Stored data entries:
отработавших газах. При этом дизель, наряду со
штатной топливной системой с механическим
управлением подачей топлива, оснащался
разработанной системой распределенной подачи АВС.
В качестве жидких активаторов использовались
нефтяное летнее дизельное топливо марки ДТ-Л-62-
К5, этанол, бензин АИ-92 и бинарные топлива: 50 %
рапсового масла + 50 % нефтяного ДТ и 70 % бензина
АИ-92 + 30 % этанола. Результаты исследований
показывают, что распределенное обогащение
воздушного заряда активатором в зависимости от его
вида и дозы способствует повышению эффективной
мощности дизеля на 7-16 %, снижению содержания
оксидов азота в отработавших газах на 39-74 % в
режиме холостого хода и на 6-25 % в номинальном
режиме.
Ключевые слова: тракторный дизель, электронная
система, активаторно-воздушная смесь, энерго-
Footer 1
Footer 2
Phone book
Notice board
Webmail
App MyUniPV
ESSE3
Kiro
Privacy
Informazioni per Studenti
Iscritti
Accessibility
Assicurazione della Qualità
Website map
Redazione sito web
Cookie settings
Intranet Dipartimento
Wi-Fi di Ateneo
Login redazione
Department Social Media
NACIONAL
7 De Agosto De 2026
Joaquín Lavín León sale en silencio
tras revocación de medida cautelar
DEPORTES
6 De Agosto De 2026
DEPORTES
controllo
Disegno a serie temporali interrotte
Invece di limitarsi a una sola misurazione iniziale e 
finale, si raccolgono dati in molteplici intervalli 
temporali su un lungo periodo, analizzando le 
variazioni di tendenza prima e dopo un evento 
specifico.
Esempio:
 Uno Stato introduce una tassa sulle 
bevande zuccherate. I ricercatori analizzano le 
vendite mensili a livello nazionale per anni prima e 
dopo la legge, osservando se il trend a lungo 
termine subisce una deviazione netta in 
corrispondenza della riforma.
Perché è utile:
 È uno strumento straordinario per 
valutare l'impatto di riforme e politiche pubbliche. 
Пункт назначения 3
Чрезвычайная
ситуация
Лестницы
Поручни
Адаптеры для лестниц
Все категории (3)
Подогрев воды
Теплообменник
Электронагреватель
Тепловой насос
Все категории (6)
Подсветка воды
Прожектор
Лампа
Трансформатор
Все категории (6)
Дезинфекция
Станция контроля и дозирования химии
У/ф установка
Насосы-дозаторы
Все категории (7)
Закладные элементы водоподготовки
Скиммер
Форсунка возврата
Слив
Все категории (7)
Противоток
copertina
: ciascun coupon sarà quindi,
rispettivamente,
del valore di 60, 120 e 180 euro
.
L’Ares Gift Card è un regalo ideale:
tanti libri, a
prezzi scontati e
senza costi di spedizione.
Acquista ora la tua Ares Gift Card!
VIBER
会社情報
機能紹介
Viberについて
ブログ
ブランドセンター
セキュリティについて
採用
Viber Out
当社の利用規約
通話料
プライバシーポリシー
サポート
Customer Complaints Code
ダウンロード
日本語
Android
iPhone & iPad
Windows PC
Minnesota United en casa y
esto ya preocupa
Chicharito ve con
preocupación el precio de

- [Work request] Whenever a line of the data above includes the word "Gift", copy that line.

- [Task response]
L’Ares Gift Card è un regalo ideale:
Acquista ora la tua Ares Gift Card!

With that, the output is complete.